ISLAMABAD - Heavy fighting is raging in central Afghanistan where officials say the Islamist Taliban has captured two key district headquarters and is assaulting government outposts in nearby areas.
Insurgents stormed Taywara district in Ghor province early Sunday, after seizing control of the border district of Kohistan in the adjoining northern province of Faryab, according to Afghan and Taliban officials.
?Ghor’s governor Nasir Khazay told VOA thousands of Taliban fighters participated in the pre-dawn attack on Taywara and faced strong resistance from Afghan forces before overrunning it.
A government spokesman in Faryab told VOA around 700 Taliban insurgents overnight attacked Kohistan and swiftly captured key installations, including the police headquarters, before establishing control over the entire district.
Abdul Karim Youresh said that as many as 200 Afghan security forces have been cornered in a remote village in the district also known as Lawlash, and urgently need reinforcements.
Insurgents are attacking government positions in eight other districts of Faryab, according to Afghan media.

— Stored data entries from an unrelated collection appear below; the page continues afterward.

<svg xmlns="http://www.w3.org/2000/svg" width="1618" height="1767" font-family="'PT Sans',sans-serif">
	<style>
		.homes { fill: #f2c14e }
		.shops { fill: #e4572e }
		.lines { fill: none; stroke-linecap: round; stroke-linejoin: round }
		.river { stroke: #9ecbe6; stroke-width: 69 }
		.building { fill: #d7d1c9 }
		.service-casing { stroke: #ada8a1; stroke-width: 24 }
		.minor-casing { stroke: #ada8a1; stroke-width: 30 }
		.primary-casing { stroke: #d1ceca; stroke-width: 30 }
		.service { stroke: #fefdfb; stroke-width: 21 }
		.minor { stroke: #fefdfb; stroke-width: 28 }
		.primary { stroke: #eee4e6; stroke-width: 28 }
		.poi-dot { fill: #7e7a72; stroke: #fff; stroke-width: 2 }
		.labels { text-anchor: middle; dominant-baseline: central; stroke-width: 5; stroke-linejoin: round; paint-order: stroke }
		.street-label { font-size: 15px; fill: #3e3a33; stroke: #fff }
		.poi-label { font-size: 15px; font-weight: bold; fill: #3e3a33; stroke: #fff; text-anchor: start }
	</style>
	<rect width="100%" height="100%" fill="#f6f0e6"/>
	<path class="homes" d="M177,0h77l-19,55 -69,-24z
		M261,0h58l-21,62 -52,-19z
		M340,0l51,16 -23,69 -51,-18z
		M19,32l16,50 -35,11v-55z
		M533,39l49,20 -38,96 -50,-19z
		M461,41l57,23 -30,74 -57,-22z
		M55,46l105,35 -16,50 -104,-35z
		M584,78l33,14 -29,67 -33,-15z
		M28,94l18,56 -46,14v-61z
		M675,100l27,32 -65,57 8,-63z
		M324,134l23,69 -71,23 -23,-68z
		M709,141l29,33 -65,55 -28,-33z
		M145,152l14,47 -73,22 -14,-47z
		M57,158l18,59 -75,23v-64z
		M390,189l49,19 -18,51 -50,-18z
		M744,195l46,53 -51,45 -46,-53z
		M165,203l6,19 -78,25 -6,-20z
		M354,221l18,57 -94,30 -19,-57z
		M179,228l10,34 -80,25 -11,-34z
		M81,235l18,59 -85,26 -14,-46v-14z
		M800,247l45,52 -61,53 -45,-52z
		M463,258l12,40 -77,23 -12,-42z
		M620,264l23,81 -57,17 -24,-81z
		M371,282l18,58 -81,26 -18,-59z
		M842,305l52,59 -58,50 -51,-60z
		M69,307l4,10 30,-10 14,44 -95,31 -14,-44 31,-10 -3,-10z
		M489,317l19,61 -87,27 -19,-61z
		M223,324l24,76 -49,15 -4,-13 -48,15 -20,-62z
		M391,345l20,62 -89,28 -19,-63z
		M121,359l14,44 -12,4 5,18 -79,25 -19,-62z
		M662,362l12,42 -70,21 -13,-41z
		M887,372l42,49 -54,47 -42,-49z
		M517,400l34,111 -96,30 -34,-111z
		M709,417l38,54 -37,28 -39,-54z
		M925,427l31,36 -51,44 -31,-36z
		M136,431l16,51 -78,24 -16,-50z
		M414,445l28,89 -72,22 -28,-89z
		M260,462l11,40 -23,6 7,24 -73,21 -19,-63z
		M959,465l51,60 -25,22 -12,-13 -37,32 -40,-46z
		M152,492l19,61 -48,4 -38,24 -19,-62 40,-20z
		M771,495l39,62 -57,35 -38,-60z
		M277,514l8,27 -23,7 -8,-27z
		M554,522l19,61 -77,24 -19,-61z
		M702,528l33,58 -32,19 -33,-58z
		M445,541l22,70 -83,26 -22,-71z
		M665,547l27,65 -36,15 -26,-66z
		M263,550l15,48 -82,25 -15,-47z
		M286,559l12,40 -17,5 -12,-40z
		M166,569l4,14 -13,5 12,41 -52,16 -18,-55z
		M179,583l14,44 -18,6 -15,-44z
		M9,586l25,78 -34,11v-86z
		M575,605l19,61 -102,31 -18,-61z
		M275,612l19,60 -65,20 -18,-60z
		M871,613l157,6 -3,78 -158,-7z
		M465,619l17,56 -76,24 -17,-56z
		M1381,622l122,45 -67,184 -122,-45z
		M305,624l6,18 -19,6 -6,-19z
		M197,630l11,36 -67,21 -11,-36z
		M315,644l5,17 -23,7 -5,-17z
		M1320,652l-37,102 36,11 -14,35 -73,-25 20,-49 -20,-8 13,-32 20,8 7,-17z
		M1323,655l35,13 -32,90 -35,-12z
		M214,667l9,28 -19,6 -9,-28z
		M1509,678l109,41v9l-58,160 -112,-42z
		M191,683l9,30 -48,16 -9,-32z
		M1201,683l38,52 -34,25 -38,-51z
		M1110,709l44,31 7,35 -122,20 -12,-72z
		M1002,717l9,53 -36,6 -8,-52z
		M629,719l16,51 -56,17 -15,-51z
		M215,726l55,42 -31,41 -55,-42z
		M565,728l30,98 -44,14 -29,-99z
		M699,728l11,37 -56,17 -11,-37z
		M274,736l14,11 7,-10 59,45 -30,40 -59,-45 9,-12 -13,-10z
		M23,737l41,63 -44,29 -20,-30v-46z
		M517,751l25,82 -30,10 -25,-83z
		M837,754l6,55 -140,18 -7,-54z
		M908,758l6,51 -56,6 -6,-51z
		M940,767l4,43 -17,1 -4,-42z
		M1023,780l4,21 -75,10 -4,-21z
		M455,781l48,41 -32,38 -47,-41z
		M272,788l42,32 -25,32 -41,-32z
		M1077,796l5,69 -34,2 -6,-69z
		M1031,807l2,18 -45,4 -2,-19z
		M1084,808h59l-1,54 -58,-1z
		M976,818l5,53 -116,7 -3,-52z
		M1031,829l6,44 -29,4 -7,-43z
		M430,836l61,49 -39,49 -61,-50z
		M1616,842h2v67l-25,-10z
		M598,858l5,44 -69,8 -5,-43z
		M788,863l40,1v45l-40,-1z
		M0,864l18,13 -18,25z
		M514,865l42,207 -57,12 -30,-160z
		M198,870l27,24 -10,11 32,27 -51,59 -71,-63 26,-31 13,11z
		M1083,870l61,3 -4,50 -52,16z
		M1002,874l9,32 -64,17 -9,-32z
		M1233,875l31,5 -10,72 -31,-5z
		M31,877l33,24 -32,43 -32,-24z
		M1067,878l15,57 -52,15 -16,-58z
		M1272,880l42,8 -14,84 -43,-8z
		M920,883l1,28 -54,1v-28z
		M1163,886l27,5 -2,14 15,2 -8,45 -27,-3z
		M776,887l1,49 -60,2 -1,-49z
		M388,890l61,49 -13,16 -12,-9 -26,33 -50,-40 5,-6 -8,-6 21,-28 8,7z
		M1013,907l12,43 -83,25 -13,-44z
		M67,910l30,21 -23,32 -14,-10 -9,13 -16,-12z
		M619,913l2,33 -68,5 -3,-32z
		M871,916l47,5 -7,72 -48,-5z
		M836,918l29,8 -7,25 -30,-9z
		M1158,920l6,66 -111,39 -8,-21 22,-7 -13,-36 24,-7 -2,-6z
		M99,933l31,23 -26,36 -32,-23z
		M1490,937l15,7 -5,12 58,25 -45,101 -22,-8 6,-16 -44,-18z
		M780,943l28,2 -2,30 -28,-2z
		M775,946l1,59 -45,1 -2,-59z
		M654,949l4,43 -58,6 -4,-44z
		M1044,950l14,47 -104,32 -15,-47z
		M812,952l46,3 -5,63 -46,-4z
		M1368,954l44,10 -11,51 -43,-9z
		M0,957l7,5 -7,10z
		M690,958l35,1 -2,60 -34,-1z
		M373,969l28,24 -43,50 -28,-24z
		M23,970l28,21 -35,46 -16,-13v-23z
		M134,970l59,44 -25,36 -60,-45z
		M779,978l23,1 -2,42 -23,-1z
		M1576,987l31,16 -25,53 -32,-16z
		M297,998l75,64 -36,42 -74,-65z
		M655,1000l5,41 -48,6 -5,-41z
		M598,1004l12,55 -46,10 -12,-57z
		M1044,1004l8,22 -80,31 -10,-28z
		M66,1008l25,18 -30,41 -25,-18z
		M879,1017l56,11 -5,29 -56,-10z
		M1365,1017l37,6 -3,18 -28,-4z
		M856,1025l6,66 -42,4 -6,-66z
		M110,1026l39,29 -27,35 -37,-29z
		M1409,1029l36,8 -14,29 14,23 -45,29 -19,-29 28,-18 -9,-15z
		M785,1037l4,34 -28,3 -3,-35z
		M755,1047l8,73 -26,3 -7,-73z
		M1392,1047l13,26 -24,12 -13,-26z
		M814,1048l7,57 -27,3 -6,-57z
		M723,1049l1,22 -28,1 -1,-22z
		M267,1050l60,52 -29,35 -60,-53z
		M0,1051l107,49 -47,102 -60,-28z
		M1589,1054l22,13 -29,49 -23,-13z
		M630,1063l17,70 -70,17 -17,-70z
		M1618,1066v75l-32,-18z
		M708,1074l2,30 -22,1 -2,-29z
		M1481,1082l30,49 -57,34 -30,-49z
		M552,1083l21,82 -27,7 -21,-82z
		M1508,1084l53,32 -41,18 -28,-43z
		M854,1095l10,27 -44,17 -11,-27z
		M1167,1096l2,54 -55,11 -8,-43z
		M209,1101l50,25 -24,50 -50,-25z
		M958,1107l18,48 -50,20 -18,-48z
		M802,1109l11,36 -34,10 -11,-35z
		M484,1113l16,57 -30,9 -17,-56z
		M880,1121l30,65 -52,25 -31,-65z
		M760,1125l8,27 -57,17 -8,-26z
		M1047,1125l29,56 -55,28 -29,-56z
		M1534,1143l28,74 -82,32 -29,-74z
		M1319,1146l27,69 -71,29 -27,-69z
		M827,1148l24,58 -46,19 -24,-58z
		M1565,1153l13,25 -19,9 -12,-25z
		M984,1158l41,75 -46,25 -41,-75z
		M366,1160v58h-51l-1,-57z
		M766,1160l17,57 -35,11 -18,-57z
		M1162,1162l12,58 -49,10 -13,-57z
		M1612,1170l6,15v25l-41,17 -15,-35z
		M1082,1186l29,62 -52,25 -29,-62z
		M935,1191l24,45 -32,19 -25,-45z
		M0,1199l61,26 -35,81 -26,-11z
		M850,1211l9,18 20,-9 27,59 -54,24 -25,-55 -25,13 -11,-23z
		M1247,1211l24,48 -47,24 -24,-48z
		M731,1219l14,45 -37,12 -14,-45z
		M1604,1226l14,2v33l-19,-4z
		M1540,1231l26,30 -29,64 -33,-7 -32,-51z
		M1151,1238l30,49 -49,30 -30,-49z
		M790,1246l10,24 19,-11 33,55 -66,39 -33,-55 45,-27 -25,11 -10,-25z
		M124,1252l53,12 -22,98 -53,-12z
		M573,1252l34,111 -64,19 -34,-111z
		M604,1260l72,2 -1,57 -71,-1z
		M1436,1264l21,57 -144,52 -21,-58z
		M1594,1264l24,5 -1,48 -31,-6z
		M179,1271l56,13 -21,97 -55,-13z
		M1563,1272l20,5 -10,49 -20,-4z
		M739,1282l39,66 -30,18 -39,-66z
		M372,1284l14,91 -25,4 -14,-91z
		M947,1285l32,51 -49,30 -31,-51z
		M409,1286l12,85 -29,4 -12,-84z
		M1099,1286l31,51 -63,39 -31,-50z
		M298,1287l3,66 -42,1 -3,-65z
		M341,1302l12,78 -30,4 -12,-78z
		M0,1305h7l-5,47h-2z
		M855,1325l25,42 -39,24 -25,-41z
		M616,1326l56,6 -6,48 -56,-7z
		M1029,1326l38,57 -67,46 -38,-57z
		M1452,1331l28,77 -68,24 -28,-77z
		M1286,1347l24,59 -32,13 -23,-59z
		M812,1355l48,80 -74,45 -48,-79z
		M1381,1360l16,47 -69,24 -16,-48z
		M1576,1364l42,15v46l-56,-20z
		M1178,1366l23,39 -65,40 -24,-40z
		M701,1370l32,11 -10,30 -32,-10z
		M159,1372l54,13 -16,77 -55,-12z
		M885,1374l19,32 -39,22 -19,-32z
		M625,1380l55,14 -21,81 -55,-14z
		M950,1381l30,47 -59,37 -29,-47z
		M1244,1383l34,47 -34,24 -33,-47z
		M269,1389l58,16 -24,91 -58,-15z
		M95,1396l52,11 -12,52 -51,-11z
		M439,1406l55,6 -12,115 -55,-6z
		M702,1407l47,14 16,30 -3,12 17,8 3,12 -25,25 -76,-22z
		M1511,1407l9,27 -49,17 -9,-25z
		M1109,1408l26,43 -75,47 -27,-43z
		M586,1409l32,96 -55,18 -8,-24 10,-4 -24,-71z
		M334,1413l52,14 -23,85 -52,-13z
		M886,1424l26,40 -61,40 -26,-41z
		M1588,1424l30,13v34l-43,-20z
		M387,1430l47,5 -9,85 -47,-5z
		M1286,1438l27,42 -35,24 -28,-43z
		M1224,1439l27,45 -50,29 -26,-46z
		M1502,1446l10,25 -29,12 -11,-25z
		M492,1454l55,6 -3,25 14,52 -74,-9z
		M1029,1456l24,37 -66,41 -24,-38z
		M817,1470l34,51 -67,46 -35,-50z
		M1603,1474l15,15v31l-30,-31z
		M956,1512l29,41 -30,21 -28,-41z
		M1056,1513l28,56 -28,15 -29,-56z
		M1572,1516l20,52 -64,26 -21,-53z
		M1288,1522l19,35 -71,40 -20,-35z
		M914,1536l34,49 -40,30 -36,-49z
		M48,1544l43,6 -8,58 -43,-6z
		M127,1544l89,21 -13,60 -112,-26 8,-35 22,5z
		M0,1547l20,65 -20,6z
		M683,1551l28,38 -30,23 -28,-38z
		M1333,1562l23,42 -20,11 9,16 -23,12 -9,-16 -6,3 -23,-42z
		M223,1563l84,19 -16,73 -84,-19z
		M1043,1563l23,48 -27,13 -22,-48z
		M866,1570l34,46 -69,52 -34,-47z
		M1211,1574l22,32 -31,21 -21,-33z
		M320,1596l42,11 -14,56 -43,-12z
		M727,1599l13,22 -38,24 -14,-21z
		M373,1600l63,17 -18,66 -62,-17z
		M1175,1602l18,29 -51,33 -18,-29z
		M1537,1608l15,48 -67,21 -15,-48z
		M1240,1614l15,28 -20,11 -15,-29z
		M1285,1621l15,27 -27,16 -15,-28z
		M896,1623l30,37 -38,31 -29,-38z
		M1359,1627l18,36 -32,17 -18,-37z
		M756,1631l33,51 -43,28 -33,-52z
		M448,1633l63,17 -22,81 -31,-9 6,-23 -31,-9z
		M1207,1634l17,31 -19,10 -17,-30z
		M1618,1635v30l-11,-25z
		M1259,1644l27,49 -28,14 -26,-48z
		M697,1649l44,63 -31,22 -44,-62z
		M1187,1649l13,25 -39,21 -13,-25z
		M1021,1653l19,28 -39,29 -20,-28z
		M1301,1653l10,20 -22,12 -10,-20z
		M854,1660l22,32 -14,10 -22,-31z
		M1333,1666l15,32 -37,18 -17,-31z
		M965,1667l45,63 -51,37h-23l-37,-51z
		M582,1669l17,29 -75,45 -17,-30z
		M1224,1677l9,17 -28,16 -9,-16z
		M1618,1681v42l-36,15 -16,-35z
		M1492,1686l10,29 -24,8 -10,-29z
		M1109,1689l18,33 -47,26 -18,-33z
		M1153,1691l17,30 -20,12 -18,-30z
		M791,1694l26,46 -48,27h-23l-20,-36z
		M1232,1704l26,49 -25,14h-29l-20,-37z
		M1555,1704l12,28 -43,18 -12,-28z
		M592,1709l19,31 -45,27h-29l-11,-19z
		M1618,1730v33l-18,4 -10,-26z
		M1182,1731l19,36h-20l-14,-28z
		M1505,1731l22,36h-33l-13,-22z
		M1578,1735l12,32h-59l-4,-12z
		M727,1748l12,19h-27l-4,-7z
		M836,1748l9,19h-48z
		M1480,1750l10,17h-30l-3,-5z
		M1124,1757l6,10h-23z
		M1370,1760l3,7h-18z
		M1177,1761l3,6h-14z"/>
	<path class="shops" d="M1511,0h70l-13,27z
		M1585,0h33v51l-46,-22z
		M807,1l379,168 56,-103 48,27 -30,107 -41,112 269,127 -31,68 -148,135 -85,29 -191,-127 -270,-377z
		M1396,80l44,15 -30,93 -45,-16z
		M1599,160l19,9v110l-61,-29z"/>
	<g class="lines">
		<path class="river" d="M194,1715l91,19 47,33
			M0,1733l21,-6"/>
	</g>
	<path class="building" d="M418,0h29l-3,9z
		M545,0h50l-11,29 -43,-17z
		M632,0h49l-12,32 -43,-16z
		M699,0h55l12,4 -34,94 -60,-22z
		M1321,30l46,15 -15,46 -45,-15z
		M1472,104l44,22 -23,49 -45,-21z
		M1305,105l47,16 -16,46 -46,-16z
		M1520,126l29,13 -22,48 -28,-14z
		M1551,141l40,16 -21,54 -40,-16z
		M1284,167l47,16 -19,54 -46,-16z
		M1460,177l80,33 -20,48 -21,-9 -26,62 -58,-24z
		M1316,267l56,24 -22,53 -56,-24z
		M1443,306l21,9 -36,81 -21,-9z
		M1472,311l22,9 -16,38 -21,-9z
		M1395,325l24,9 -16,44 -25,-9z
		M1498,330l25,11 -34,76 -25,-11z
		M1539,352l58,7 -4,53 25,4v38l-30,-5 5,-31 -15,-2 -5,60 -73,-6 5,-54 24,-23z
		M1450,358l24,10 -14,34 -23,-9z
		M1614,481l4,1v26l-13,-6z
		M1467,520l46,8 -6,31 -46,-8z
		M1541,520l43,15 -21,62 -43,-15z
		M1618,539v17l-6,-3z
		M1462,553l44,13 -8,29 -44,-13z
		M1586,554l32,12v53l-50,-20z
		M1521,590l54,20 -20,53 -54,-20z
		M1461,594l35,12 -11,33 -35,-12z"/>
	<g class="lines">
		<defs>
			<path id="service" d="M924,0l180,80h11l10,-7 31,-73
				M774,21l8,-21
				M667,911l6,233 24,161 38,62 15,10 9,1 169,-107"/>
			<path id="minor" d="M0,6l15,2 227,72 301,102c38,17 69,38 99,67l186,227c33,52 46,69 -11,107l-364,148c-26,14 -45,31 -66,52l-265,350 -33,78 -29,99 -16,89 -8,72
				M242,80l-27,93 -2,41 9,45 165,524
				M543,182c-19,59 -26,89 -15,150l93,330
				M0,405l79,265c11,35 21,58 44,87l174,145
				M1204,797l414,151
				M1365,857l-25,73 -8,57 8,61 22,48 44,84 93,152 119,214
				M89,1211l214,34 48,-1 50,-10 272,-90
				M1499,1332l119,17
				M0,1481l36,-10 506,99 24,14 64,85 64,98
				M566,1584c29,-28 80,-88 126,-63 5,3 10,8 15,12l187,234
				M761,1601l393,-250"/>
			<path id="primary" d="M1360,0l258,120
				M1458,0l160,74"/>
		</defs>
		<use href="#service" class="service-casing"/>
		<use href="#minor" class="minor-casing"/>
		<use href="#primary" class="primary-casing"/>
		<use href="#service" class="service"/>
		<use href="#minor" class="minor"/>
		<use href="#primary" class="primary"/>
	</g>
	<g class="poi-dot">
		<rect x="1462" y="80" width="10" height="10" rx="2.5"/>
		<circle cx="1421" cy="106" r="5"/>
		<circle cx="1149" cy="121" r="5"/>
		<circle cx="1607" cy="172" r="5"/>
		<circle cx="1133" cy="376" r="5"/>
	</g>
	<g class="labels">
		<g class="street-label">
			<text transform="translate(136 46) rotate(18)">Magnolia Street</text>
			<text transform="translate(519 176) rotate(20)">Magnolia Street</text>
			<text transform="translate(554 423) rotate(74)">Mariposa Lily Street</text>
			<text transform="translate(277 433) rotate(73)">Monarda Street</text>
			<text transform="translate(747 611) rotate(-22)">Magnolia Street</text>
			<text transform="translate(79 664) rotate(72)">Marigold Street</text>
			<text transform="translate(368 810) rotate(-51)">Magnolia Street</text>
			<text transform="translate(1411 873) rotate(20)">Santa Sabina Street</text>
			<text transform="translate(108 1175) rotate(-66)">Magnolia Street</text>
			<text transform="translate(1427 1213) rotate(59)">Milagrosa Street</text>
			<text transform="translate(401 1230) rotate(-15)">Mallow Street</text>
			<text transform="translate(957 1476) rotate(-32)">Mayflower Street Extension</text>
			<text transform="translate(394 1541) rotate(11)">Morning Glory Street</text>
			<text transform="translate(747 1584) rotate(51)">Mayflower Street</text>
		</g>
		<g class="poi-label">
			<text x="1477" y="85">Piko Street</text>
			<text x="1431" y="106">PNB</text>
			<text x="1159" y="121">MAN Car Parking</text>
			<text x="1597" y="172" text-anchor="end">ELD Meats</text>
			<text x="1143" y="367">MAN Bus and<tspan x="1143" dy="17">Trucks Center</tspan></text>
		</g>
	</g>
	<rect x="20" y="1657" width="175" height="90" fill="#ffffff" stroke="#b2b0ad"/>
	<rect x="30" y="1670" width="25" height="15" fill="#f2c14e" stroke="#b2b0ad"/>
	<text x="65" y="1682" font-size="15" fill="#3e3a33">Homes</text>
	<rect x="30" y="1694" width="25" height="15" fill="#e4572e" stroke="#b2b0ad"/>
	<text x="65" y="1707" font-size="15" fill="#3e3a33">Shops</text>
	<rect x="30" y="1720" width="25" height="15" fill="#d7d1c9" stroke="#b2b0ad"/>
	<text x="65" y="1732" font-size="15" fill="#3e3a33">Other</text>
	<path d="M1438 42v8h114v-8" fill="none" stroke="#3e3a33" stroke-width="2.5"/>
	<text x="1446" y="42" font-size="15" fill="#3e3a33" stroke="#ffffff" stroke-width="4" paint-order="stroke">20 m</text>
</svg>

A Taliban spokesman, Zabihullah Mujahid, claimed rebels inflicted heavy casualties on government forces and killed dozens of them in the fighting for the control of the two districts.
It was not possible to independently verify the claims and Afghan officials would not discuss casualty details saying clashes were still underway in the area.
Taliban insurgents have also besieged the Khanabad district of the northern Kunduz province. Afghan officials, meanwhile, have confirmed insurgents ambushed and killed at least 35 Afghan forces in the neighboring northeastern Badakhshan province Friday.
Clashes are also raging in volatile southern Helmand province where an American drone strike mistakenly killed at least 15 Afghan security forces during Friday’s clashes in the Gereshk district.
?The Taliban has intensified insurgent activities across the country as U.S. President Donald Trump’s administration is about to complete its much-awaited comprehensive review of Afghan policy.
The new policy may involve intensified U.S. military operations, including the addition of several thousand troops, to enable Afghan security forces reverse insurgent gains.
At the start of this year's fighting season, the Afghan government was in control of less than 60 percent of territory while the Taliban controlled or influenced the rest, according to U.S. military assessments.
The Trump administration is also expected to take a tougher posture towards neighboring Pakistan that Washington blames for the military stalemate in Afghanistan.
U.S. military officials maintain Taliban insurgents and their dreaded ally, the Haqqani network, are using sanctuaries on Pakistani soil to sustain the Afghan insurgency. Islamabad denies the charges.
On Friday, Defense Secretary Jim Mattis told reporters that the Pentagon has withheld 50 million dollars in military assistance to Pakistan because the country was not taking enough action to counter activities of Haqqanis.